Fintech compliance regulations — Make your bank a compliance ally
While many view compliance as an impediment to financial growth and innovation, compliance is often a key to growing your business in the right way. Rather than being viewed as a hindrance, compliance should be at the forefront in building your fintech. Tools built without fintech compliance in mind are sure to run into problems, cause massive fraud losses, and may require drastic revisions down the line.
To balance compliance requirements with innovation, founders should think in terms of how to make their partner bank’s compliance department an ally. If the compliance department at your partner bank trusts your business model and approach, it will be much easier to get bank management on your side as you experiment and grow.
Tips for working with your bank partner’s compliance department:
- Transparency: Be transparent with your bank from the very start of your relationship. The better they can see into your company, the better they can advise you on how regulators may view your features or changes to your product as you grow.
- Get in touch: If your primary contacts with your bank partner don’t already include the bank’s compliance department, request an introduction. Copy the bank’s compliance team on important communications to ensure they are in the loop. Your BaaS provider can also advise you on how best to handle this communication.
- Ask for input: Imagine if the interest rate on your loan doubled without notice or explanation. Or, imagine if a fraudster emptied your account, and you couldn’t get your money back. Thanks to regulations, you don’t have to worry about those scenarios when working with a reputable, chartered bank. Regulations are a necessary piece of the larger financial system. You want your fintech to align with them. That’s why your bank partner’s compliance department is an amazing partner. Ask them for input on features before you build them, and you’re less likely to run into resistance from your bank’s executives – or worse, from regulators
To follow these tips, you need a BaaS partner who enables you to communicate directly with your partner bank. That sounds straightforward, but it’s not necessarily the industry norm. A lot of BaaS providers will restrict communication between banks and fintechs, insisting all conversations move through the BaaS intermediary. Some providers may also fail to share important information about their fintech clients with the banks that support them. These setups are sometimes called “rent-a-charter” or “rent-a-bank,” and you should be wary of them.

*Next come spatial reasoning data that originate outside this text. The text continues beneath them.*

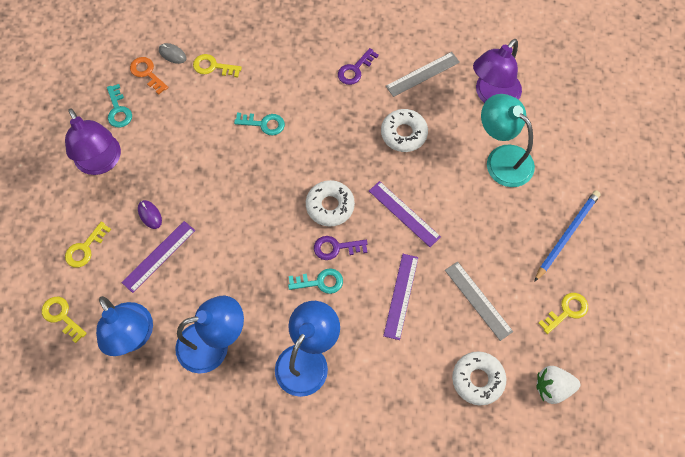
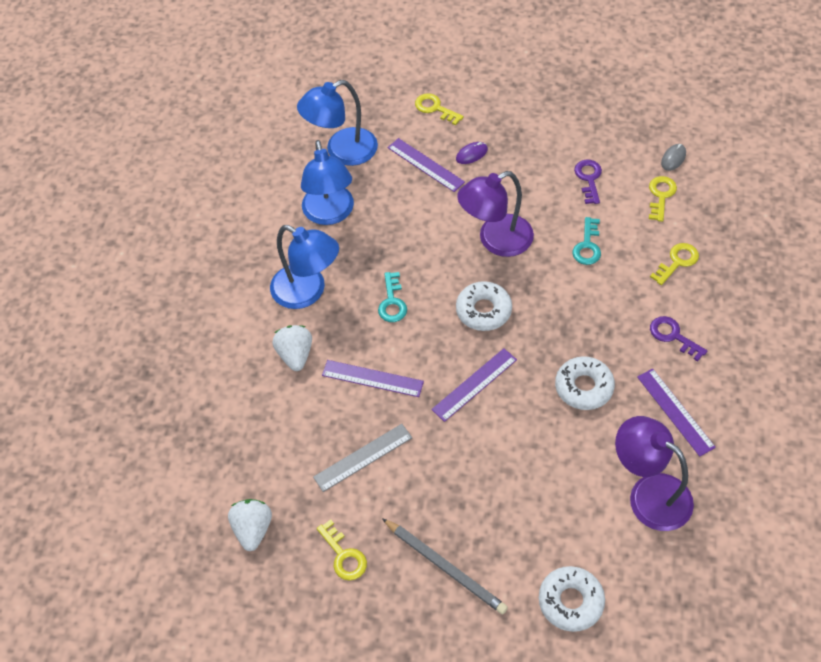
camera: 95 degrees right, 10 degrees down
(62, 316) = (366, 99): yellow key -> yellow key (677, 262)
(101, 162) = (531, 111): purple lamp -> purple lamp (496, 240)
(118, 110) = (595, 119): turquoise key -> none
(147, 73) = (645, 138): orange key -> none
(336, 248) = (432, 316): purple key -> purple key (589, 179)
(378, 365) = (295, 355): none -> white strawberry
(422, 74) = (675, 411): grey ruler -> purple ruler
(478, 379) = (270, 451): white donut -> white donut (570, 601)
(502, 158) = (554, 498): turquoise lamp -> none
(567, 235) = (445, 567): blue pencil -> grey pencil

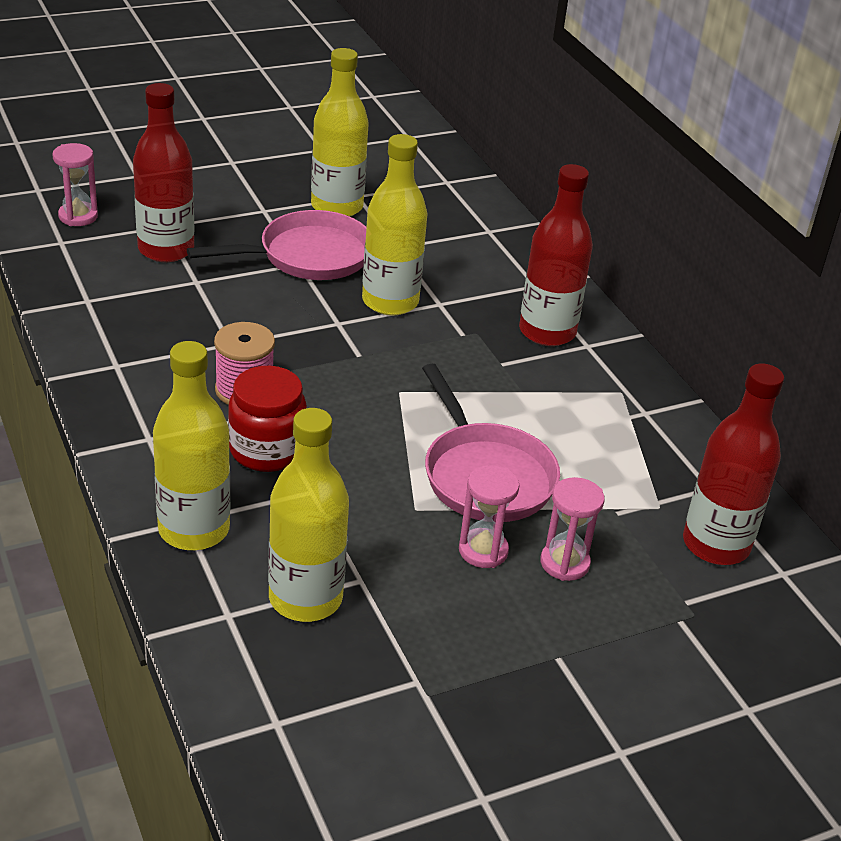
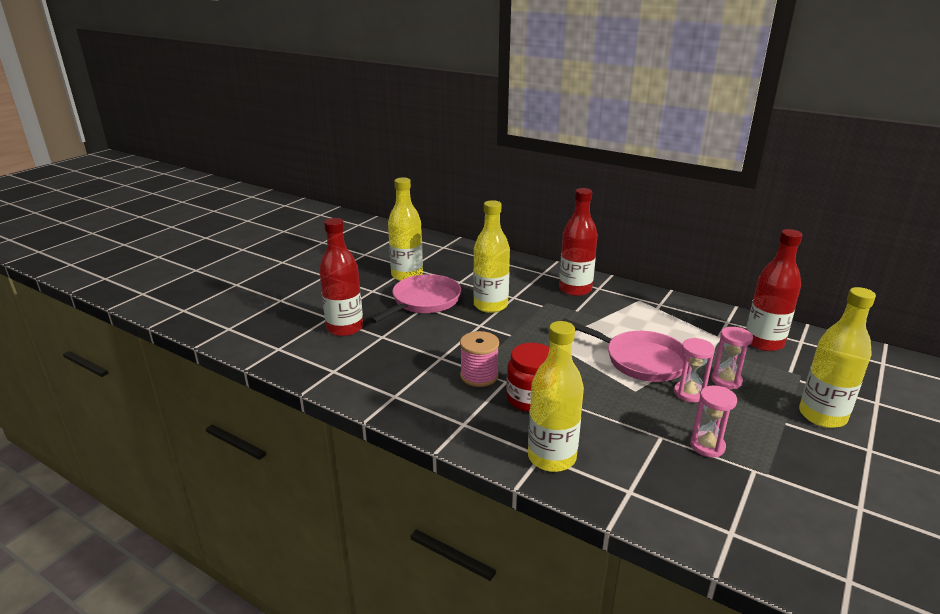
camera: 30 degrees left, 10 degrees down
(78, 216) = (272, 332): pink hourglass -> pink hourglass (707, 446)
(305, 598) = (651, 460): yellow bottle -> yellow bottle (822, 416)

You also want a BaaS partner that has the tools you need to build the right compliance program for your use case. That means finding an API banking provider who offers a broad spectrum of tools and who can also connect you with other third-party compliance specialists as needed.
Treasury Prime enables fintechs and other companies to embed and build fully customizable flows for KYC, compliance, and transaction monitoring for their neobanks, applications, and services. We provide as much guidance as you need while ensuring the process stays entirely under your command. We can also connect fintechs with compliance and KYC partners Unit 21, Alloy, Middesk, and LexisNexis to meet additional needs.
Ultimately, your partners can help you build the right program — but they shouldn’t take your place in running it. Your compliance program is central to the continuing success of your business and you should not give up control of it by deferring to others. This is especially true as your company grows and draws greater scrutiny from regulators.